■ Entries shown ■
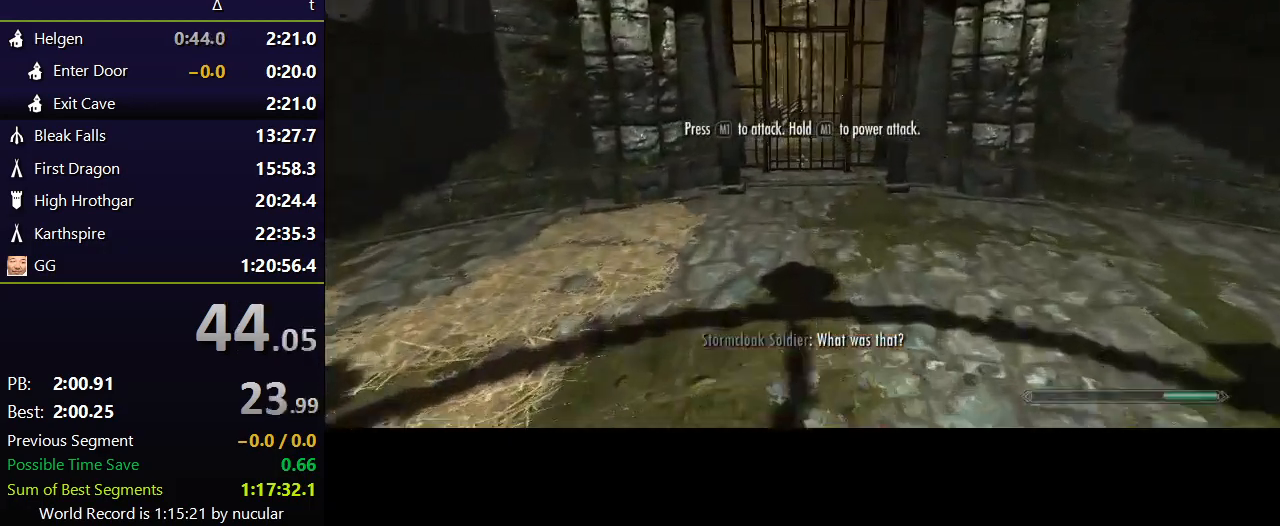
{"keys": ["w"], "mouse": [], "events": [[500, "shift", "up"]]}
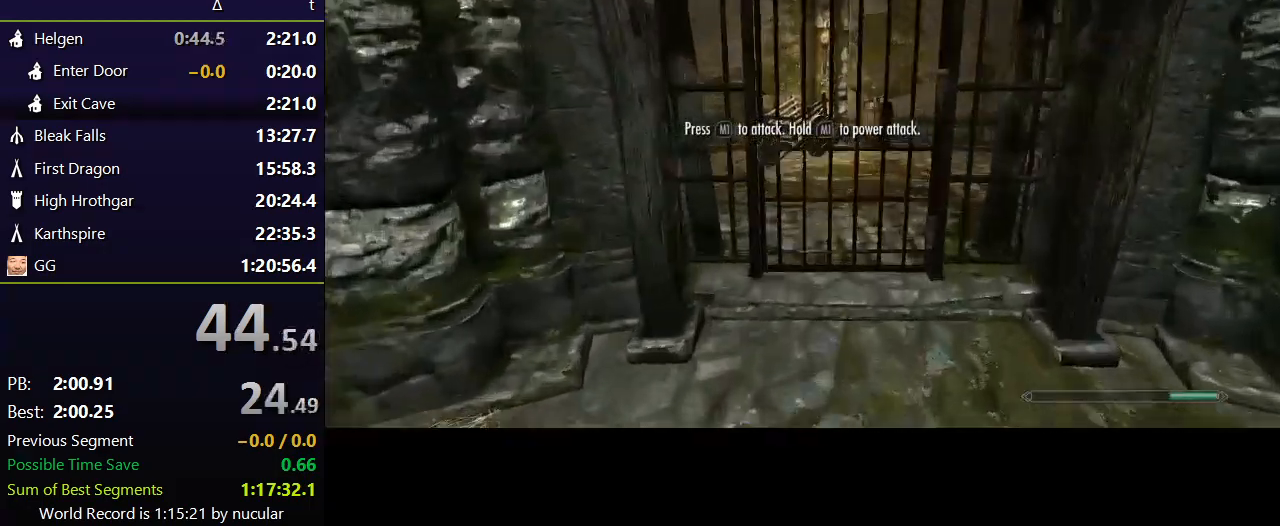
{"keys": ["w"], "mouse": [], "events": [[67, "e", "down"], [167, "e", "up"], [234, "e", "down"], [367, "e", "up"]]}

--

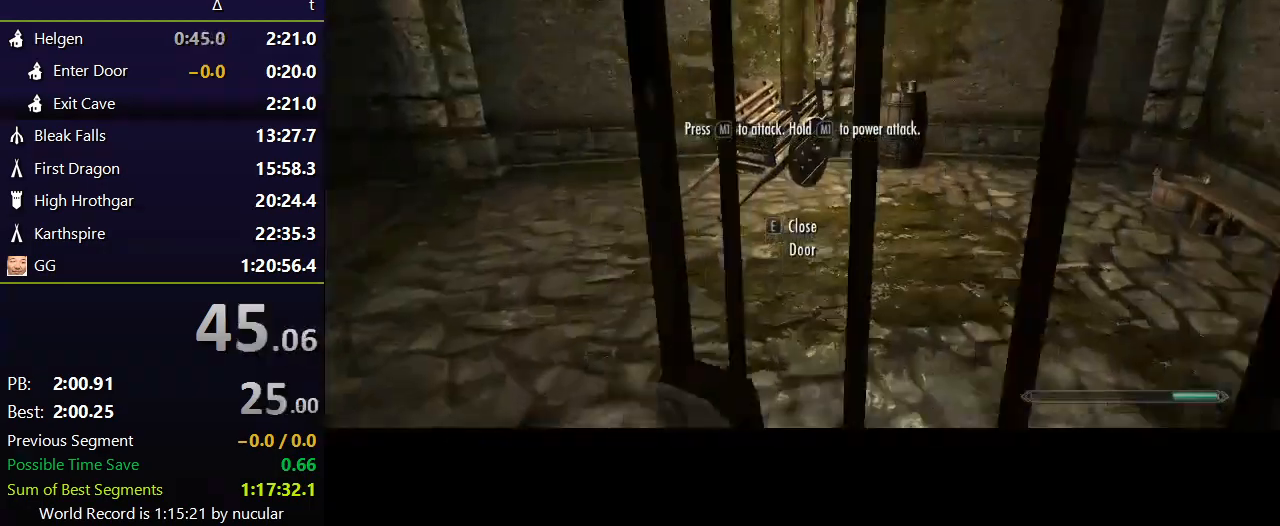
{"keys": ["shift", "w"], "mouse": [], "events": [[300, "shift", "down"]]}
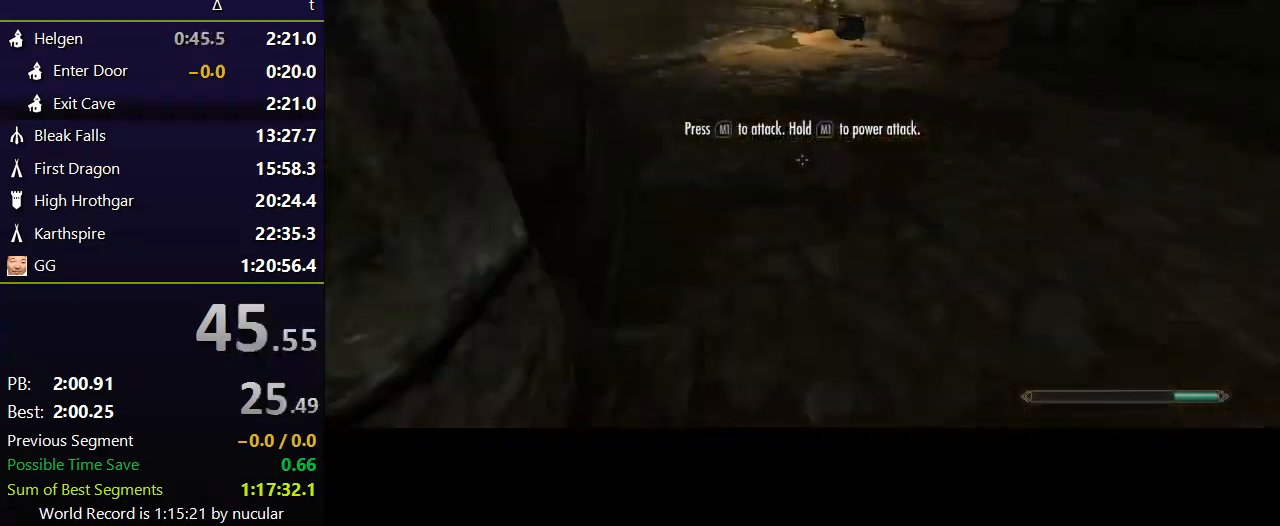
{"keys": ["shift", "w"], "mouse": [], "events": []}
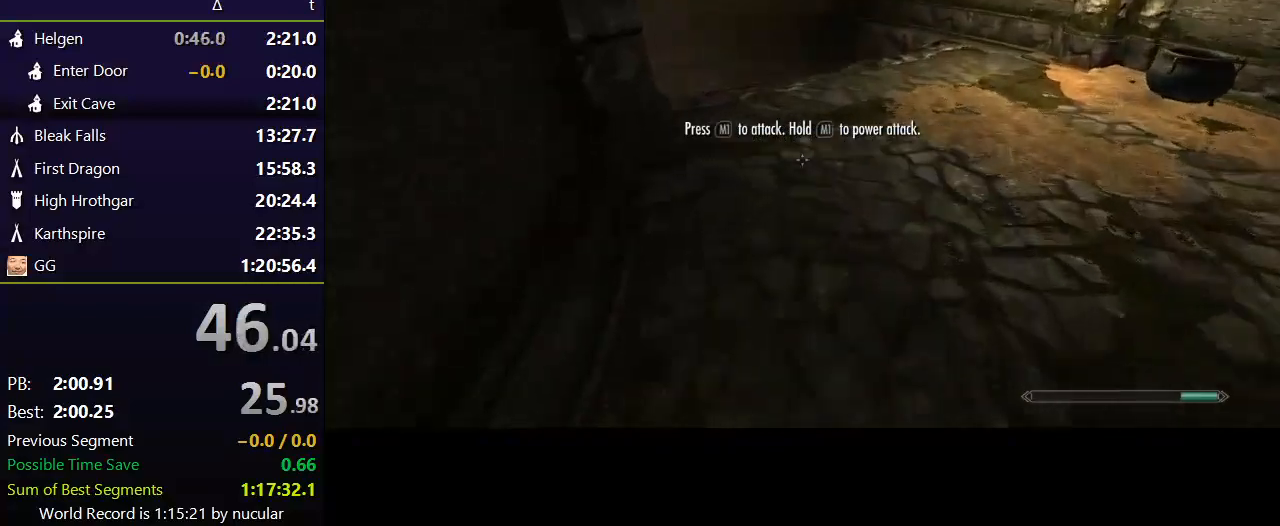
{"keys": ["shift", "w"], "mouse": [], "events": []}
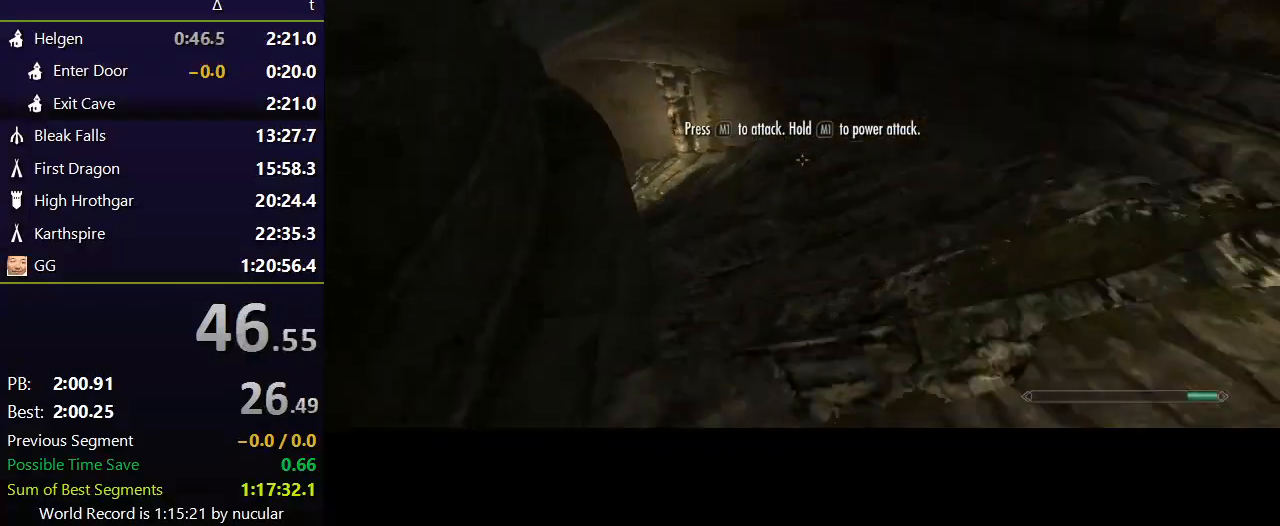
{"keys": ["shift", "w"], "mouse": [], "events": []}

■ Instructions for the task ■
Pick out all lines from the data above in which the word "down" appears.

■ Your solution ■
{"keys": ["w"], "mouse": [], "events": [[67, "e", "down"], [167, "e", "up"], [234, "e", "down"], [367, "e", "up"]]}
{"keys": ["shift", "w"], "mouse": [], "events": [[300, "shift", "down"]]}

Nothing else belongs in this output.